Tishani moved to London in 1999 and landed her first and last fulltime job as the assistant to the advertising department at Harper’s & Queen magazine. The glamour of Gucci and Prada was exciting for a while, but then the reality of skinny cappuccinos and spreadsheets took over. After many months of 9-5, and commuting on the London underground, she experienced an epiphany. The epiphany arrived on a rainy day in November, and the gist of it was this: maybe it’s time to go home.
In 2001 Tishani moved back to India with the idea of training to become a scuba diving instructor. Instead, a serendipitous encounter with one of India’s leading choreographers – Chandralekha, resulted in an unexpected change in direction. At 26, she began a career as a dancer. For the next five years she performed with Chandralekha’s troupe in India and abroad.

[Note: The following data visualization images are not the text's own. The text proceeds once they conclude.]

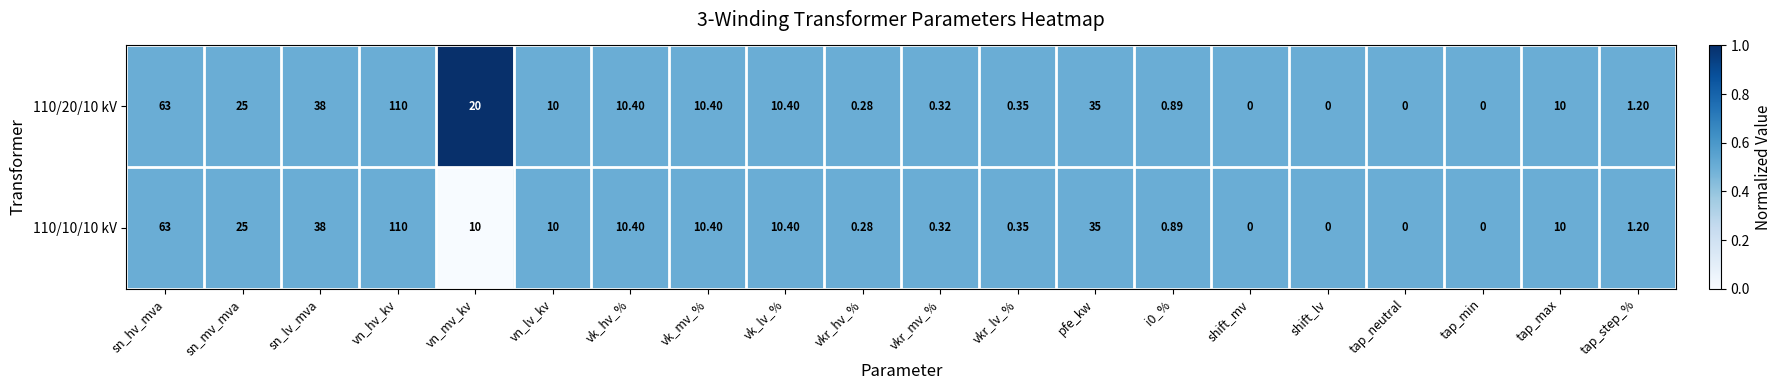

At which label does 110/20/10 kV reach its peak?

vn_hv_kv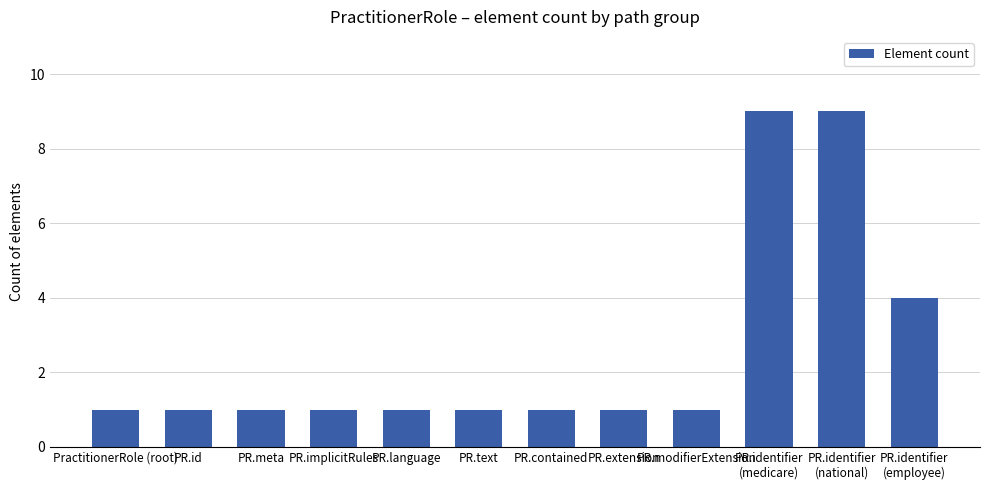

What is the difference between the maximum and minimum values?

8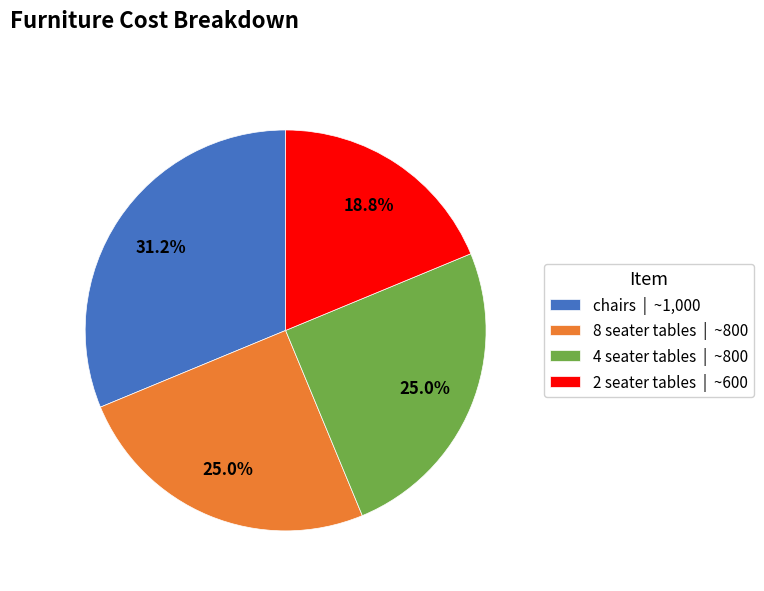

How many slices are in this pie chart?

4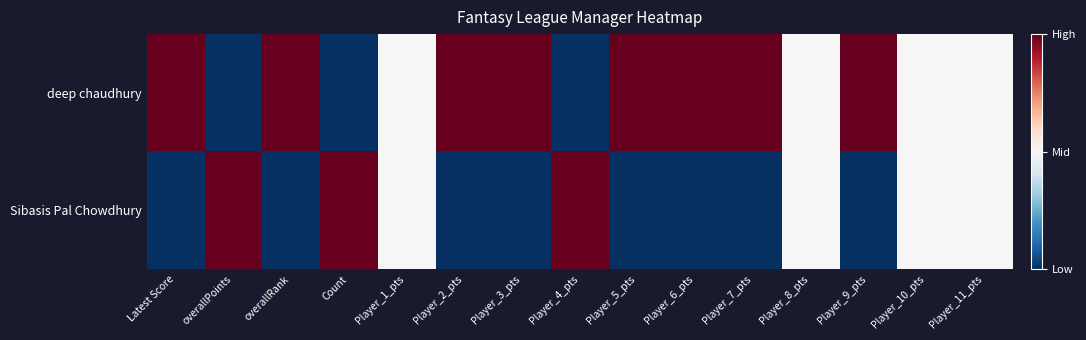

What is the greatest value displayed?

1.0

She also worked as a freelance journalist, tinkered with poems and began working on a novel. During this time she developed a particular disorder: chronic wanderlust combined with the need to stay rooted. She became obsessed with travel – visiting such far-flung places as Antarctica, Bhutan, Mexico, Japan, Sri Lanka, and Ethiopia, and she documented things as diverse as monasteries and hot springs, cricket and transsexuals.
In 2005, she was a finalist in the Outlook-Picador Non-Fiction competition for her essay, Excerpts from the Journal of a Delusional Widow. In 2006, she won the All-India Poetry competition for her poem, “The Day We Went to the Sea.”

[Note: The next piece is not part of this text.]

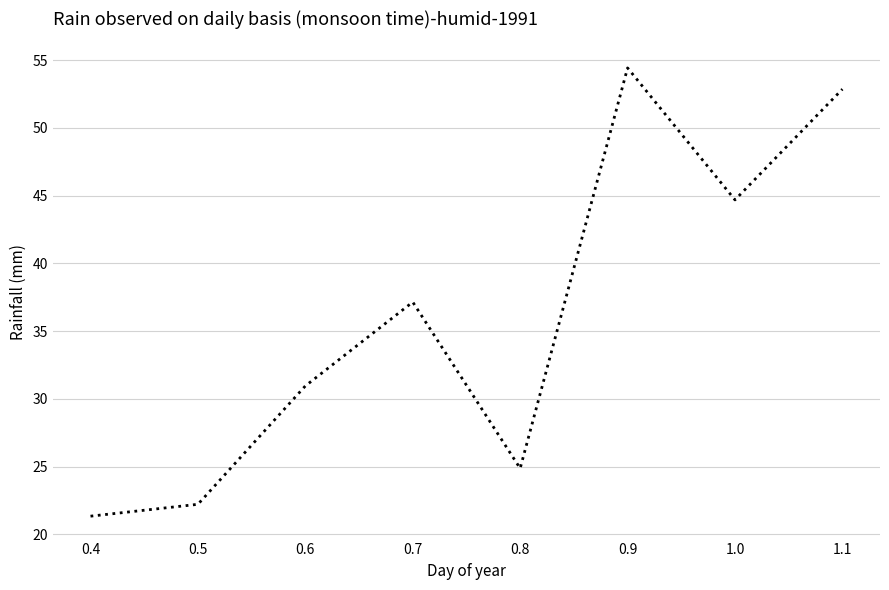

Reading right to left, extract all data points from this chart.

1.1=52.9	1.0=44.7	0.9=54.4	0.8=24.9	0.7=37.1	0.6=31.0	0.5=22.2	0.4=21.3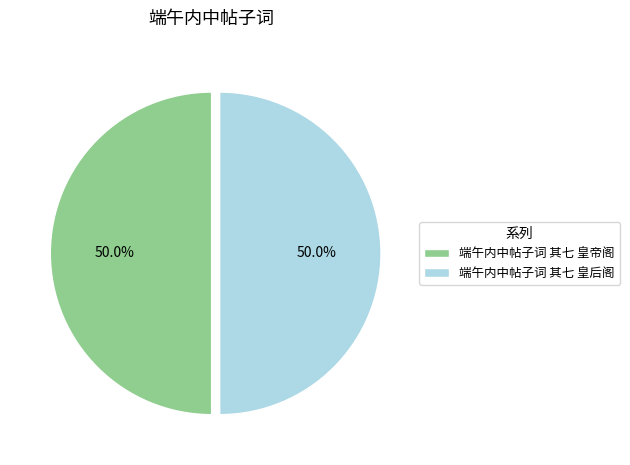

Combined, do 端午内中帖子词 其七 皇帝阁 and 端午内中帖子词 其七 皇后阁 account for over 50%?

Yes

Tishani published her debut collection of poetry,Countries of the Body, to critical acclaim in 2006. The book won the prestigious Forward Prize for Best First Collection, and the judges called it “A work of a striking, emerging talent, who is prepared to take risks in pursuit of sensual, emotionally engaged and passionate poetry.” Other highlights from that year include an invitation to the Hay-on-Wye festival in Wales, where she shared a stage with two of her literary heroes – Margaret Atwood and Seamus Heaney, and where she had yet another serendipitous encounter, this time with the future publisher of her novel. The future publisher and Tishani were neighbours at the same B&B; they bonded over fried eggs and literature.
Tishani’s first novel, The Pleasure Seekers, is published by Bloomsbury in the UK and USA, and Penguin India. It is currently being translated into German, Spanish, Italian and French.